WHY CAN'T THE WORLD BANK BE MORE LIKE A BANK?
June 3, 2005
There's a new challenge facing the World Bank: delivering massive amounts of development aid in a way that can't be expropriated or exploited by corrupt Third World bureaucrats or the avaricious development industry, say James S. Henry, editor of Submergingmarkets.com and Laurence J. Kotlikoff, chairman of the department of economics at Boston University.
By using new technology, there is now a direct way to assist people in the Third World via World Bank accounts. Under this proposed policy, the Bank would establish, manage and oversee individual accounts for citizens or institutions in Third World countries, as well as directly contribute to those accounts. New technology -- electronic fingerprint recognition -- can be used to ensure that only one account is opened for any given Third Worlder.
The accounts would serve three functions: checking, saving and investing.
- All account balances would be invested in a market-weighted global index fund of stocks, bonds and real-estate securities.
- The accounts would be the private property of their owners, allowing them to make deposits or withdrawals at ATMs at home or abroad.
- Since portfolio holdings would be marked-to-market, account owners would be able to write checks against their account balances.
- Balances in the account could also be used to secure micro-lending, which is working in countries like Bangladesh, Mexico and Colombia.

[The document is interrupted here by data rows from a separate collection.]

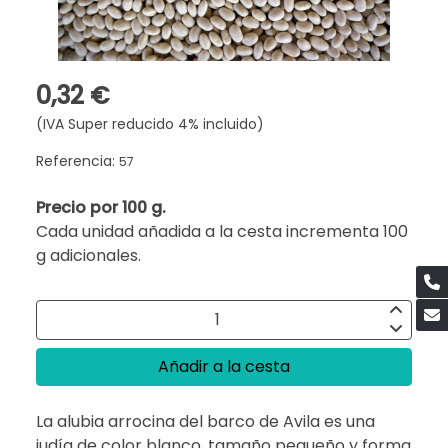
0,32 €
(IVA Super reducido 4% incluido)
Referencia:
57
Precio por 100 g.
Cada unidad añadida a la cesta incrementa 100
g adicionales.
Añadir a la cesta
La alubia arrocina del barco de Avila es una
judía de color blanco, tamaño pequeño y forma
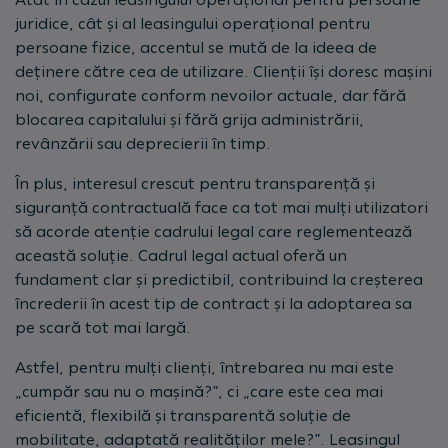
juridice, cât și al leasingului operațional pentru
persoane fizice, accentul se mută de la ideea de
deținere către cea de utilizare. Clienții își doresc mașini
noi, configurate conform nevoilor actuale, dar fără
blocarea capitalului și fără grija administrării,
revânzării sau deprecierii în timp.
În plus, interesul crescut pentru transparență și
siguranță contractuală face ca tot mai mulți utilizatori
să acorde atenție cadrului legal care reglementează
această soluție. Cadrul legal actual oferă un
fundament clar și predictibil, contribuind la creșterea
încrederii în acest tip de contract și la adoptarea sa
pe scară tot mai largă.
Astfel, pentru mulți clienți, întrebarea nu mai este
„cumpăr sau nu o mașină?”, ci „care este cea mai
eficientă, flexibilă și transparentă soluție de
mobilitate, adaptată realităților mele?”. Leasingul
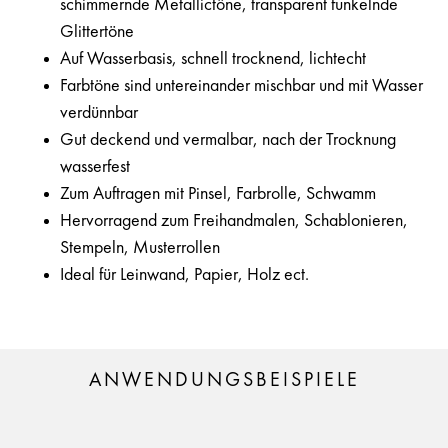
schimmernde Metallictöne, transparent funkelnde
Glittertöne
Auf Wasserbasis, schnell trocknend, lichtecht
Farbtöne sind untereinander mischbar und mit Wasser
verdünnbar
Gut deckend und vermalbar, nach der Trocknung
wasserfest
Zum Auftragen mit Pinsel, Farbrolle, Schwamm
Hervorragend zum Freihandmalen, Schablonieren,
Stempeln, Musterrollen
Ideal für Leinwand, Papier, Holz ect.
ANWENDUNGSBEISPIELE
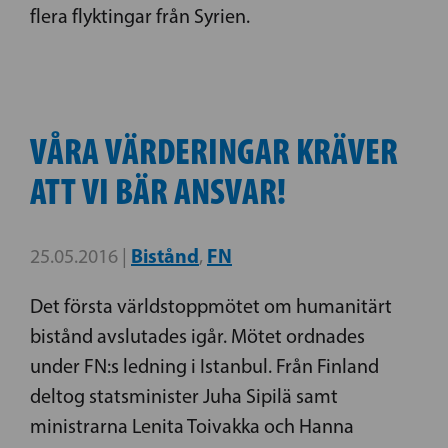
flera flyktingar från Syrien.
VÅRA VÄRDERINGAR KRÄVER
ATT VI BÄR ANSVAR!
Bistånd
FN
25.05.2016 |
,
Det första världstoppmötet om humanitärt
bistånd avslutades igår. Mötet ordnades
under FN:s ledning i Istanbul. Från Finland
deltog statsminister Juha Sipilä samt
ministrarna Lenita Toivakka och Hanna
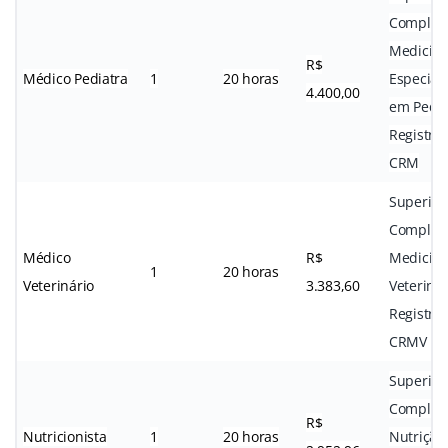
Complet
Medicin
R$
Médico Pediatra
1
20 horas
Especial
4.400,00
em Pedia
Registro
CRM
Superior
Complet
Médico
R$
Medicin
1
20 horas
Veterinário
3.383,60
Veterinár
Registro
CRMV
Superior
Complet
R$
Nutricionista
1
20 horas
Nutrição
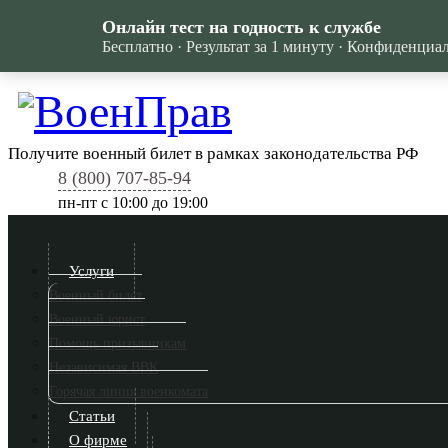
Онлайн тест на годность к службе
Бесплатно · Результат за 1 минуту · Конфиденциа
Получите военный билет в рамках законодательства РФ
8 (800) 707-85-94
пн-пт c 10:00 до 19:00
Услуги
Военный билет
Военный юрист
Помощь призывникам
Независимая ВВК
Горячая линия военкомата
Статьи
О фирме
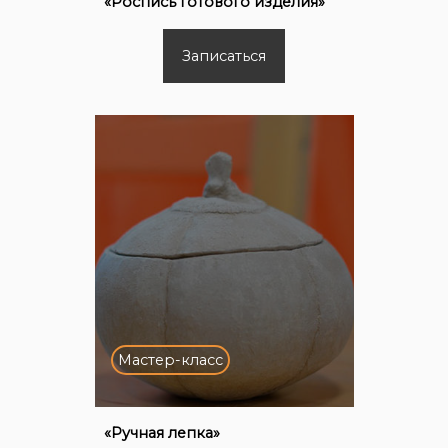
«Роспись готового изделия»
Записаться
Мастер-класс
«Ручная лепка»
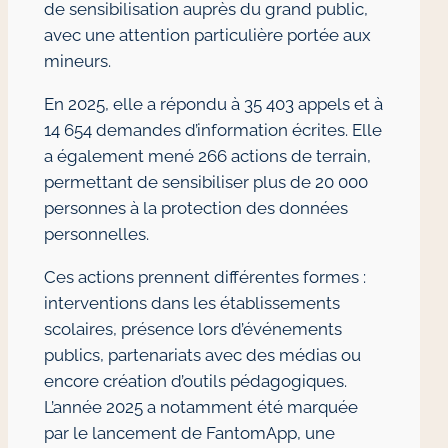
de sensibilisation auprès du grand public,
avec une attention particulière portée aux
mineurs.
En 2025, elle a répondu à 35 403 appels et à
14 654 demandes d’information écrites. Elle
a également mené 266 actions de terrain,
permettant de sensibiliser plus de 20 000
personnes à la protection des données
personnelles.
Ces actions prennent différentes formes :
interventions dans les établissements
scolaires, présence lors d’événements
publics, partenariats avec des médias ou
encore création d’outils pédagogiques.
L’année 2025 a notamment été marquée
par le lancement de FantomApp, une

- Finally, the accounts would be free.
By establishing World Bank accounts, the World Bank would end, rather than contribute to, Third World financial servitude. This would limit excessive borrowing and spending by Third World countries and force domestic financial institutions to meet the international market test, that is, to compete. The new policy would also force developing countries to adopt the legal and accounting norms needed to attract foreign investment, say Henry and Kotlikoff.